NEW YORK (May 11, 2016) — Tesla Motors Inc. CEO Elon Musk is known for making the future come early.
Yet somehow he's always running behind schedule. Some would call this a failure of management, but it might just be a business strategy. Call it the “Musk Doctrine.”
It goes something like this: People do paradigm-shifting work only when they're under tremendous pressure, so the key is to ensure deadlines are always impossible. This could help explain why Mr. Musk has never launched a product on time, yet no one seems able to keep up with him. It drives Wall Street nuts.
Mr. Musk, 44, tipped his hand on this winning-through-failure strategy last week when he set the launch date for Tesla Motors' widely anticipated Model 3 electric car astonishingly early: July 1, 2017.

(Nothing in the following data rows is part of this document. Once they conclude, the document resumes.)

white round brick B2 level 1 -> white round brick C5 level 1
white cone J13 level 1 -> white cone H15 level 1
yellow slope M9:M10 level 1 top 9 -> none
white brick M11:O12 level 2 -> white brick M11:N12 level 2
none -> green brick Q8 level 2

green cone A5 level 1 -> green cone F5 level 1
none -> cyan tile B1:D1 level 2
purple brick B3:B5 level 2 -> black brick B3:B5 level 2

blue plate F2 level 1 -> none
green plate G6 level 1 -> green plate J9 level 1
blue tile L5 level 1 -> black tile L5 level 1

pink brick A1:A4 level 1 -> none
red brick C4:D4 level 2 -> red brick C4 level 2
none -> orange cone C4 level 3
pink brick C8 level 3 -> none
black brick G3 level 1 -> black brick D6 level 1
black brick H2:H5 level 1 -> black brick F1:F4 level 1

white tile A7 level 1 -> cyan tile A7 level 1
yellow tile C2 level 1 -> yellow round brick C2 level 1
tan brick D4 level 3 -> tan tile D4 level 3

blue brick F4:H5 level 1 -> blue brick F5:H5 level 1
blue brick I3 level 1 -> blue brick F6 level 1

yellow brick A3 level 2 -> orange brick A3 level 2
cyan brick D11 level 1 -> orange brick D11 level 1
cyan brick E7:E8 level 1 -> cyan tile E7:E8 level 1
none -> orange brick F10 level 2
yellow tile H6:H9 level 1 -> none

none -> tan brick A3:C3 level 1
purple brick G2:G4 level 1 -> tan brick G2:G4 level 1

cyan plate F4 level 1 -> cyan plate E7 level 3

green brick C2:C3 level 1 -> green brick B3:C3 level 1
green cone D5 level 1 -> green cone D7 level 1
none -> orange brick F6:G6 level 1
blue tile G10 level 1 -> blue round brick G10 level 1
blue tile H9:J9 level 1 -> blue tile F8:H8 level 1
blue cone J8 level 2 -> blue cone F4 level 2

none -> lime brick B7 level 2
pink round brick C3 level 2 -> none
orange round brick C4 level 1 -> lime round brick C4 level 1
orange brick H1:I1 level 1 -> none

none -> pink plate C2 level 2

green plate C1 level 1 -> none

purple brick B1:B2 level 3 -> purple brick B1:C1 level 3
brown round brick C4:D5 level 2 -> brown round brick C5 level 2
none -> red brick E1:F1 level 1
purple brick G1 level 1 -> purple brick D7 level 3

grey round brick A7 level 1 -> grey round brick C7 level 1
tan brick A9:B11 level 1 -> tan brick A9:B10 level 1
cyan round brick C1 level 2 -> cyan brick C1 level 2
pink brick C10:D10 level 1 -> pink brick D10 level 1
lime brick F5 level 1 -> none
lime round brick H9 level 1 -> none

But not really, Mr. Musk explained.
“Now, will we actually be able to achieve volume production on July 1 next year? Of course not,” he said on Tesla's earnings call. “In order for us to be confident of achieving volume production of Model 3 by late 2017, we actually have to set a date of mid-2017 and really hold people's feet to the fire, internally and externally.”
Calling his own bluffs
What makes Mr. Musk's deadline bluffs unusual is that he makes them public and lets investors hold him to account. Take what happened when he dropped his biggest bombshell last week, unveiling what is arguably the most ambitious production timeline in the history of cars. Mr. Musk said he plans to go from making about 50,000 electric cars a year to 500,000 — by 2018.
That's two years ahead of his previous target, which itself was dismissed by Wall Street as nearly impossible. And 2018? That's “too aggressive, setting up investors for disappointment,” wrote UBS AG analyst Colin Langan in a note to investors.
Some may even view Mr. Musk's strategy as having less to do with motivation and more to do with financing. Ryan Brinkman of JPMorgan Chase & Co. said the new target may be seen as a “perfect rationale for a large equity capital raise.”
But Tesla doesn't necessarily need a new justification for raising capital.
Wall Street was already anticipating such a move after the company took in 400,000 (refundable) deposits, at $1,000 apiece, for the Model 3 — showing a level of demand that was as unexpected as it was unprecedented. If anything, the head-scratching 2018 goal is making investors more nervous about the cash burn, not less.